[Start of Attachment]

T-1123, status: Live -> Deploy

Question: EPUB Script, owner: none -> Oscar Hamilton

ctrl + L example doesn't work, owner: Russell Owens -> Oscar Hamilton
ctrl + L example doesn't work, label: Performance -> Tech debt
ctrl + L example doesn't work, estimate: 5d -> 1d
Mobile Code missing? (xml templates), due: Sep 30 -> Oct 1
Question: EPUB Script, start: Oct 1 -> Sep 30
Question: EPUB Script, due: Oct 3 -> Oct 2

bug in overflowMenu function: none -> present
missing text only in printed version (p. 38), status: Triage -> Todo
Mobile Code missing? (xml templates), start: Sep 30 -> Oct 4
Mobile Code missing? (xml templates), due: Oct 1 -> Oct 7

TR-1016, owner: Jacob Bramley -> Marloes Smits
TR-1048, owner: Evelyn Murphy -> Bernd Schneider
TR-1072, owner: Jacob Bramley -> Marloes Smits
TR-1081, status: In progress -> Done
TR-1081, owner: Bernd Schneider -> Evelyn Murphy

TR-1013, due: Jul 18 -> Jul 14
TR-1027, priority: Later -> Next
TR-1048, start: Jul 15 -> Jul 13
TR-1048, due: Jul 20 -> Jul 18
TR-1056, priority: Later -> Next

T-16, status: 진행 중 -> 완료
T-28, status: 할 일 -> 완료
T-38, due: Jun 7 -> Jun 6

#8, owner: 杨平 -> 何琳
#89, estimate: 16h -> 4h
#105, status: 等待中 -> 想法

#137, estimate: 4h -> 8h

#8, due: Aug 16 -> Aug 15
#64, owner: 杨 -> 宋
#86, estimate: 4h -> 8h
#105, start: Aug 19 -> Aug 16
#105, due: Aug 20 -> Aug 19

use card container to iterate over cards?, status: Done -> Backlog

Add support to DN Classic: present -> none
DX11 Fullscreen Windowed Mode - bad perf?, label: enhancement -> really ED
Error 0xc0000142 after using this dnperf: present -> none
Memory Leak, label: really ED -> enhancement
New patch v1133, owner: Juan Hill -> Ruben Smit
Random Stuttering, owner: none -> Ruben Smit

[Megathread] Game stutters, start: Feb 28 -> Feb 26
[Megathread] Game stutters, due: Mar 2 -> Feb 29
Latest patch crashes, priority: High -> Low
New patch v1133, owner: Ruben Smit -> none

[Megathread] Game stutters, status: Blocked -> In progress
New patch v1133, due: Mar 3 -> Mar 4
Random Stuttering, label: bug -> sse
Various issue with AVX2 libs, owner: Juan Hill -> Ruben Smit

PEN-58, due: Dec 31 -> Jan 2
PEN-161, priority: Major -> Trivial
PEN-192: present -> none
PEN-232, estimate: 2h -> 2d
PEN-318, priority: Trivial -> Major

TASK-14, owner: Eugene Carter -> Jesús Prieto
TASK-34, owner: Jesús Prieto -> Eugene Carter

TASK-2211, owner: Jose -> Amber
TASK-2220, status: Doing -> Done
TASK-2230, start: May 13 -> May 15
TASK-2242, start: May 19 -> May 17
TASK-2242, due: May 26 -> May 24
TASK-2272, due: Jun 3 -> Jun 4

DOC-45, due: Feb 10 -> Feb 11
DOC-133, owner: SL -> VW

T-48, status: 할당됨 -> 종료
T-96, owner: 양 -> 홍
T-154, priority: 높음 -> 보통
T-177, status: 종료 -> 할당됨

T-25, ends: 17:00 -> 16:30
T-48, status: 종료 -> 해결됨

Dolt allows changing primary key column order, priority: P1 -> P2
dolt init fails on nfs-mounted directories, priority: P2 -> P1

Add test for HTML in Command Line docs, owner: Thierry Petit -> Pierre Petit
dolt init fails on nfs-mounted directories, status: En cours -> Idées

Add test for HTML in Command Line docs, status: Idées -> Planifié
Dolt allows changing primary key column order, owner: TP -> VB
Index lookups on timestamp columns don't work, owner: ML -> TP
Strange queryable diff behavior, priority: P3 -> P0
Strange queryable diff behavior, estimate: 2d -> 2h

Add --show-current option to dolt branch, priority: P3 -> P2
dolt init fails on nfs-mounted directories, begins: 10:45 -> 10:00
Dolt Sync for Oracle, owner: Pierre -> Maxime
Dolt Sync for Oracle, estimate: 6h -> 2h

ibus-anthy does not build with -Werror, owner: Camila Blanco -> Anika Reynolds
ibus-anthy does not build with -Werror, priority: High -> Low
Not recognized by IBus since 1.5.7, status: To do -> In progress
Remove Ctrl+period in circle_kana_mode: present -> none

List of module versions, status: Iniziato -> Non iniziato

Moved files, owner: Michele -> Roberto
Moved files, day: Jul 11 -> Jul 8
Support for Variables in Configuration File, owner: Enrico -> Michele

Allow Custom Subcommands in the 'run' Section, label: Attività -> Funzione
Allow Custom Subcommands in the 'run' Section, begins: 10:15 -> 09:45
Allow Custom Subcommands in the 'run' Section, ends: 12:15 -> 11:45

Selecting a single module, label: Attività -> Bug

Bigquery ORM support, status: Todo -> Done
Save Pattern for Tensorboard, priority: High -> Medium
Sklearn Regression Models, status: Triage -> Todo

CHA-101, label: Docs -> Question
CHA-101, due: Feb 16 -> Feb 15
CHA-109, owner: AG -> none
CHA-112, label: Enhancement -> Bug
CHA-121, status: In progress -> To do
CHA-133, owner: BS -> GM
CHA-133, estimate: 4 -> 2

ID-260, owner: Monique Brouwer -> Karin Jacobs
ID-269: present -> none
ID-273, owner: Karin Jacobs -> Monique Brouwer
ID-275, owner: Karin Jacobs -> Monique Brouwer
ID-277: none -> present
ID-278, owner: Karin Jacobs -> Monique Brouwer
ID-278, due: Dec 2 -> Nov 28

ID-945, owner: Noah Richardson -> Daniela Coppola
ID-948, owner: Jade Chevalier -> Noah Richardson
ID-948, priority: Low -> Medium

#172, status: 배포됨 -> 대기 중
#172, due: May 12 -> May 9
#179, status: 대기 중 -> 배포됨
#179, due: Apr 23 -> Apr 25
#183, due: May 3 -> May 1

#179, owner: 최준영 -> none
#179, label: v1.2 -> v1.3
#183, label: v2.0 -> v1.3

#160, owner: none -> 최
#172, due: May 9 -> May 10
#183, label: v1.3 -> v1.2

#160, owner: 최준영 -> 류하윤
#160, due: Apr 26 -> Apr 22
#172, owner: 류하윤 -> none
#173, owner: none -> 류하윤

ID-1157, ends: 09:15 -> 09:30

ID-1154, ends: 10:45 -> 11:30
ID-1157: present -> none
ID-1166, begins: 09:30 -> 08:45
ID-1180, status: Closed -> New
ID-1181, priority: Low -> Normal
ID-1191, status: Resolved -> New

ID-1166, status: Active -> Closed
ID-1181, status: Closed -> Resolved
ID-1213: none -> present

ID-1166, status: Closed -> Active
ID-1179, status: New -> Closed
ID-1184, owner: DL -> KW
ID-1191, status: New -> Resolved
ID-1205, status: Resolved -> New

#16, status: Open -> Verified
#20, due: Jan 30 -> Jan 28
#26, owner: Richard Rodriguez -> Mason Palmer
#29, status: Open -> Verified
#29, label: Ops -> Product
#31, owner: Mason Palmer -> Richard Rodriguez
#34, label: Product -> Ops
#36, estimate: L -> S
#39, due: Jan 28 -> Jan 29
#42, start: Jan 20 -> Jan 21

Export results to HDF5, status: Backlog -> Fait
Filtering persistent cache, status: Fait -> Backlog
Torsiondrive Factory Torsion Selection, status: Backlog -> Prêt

[End of Attachment]

In the listing above, find the line containing "Add --show-current option" and the line containing "Remove Ctrl+period in". Output them and every line between, exactly, and nothing else.

Add --show-current option to dolt branch, priority: P3 -> P2
dolt init fails on nfs-mounted directories, begins: 10:45 -> 10:00
Dolt Sync for Oracle, owner: Pierre -> Maxime
Dolt Sync for Oracle, estimate: 6h -> 2h

ibus-anthy does not build with -Werror, owner: Camila Blanco -> Anika Reynolds
ibus-anthy does not build with -Werror, priority: High -> Low
Not recognized by IBus since 1.5.7, status: To do -> In progress
Remove Ctrl+period in circle_kana_mode: present -> none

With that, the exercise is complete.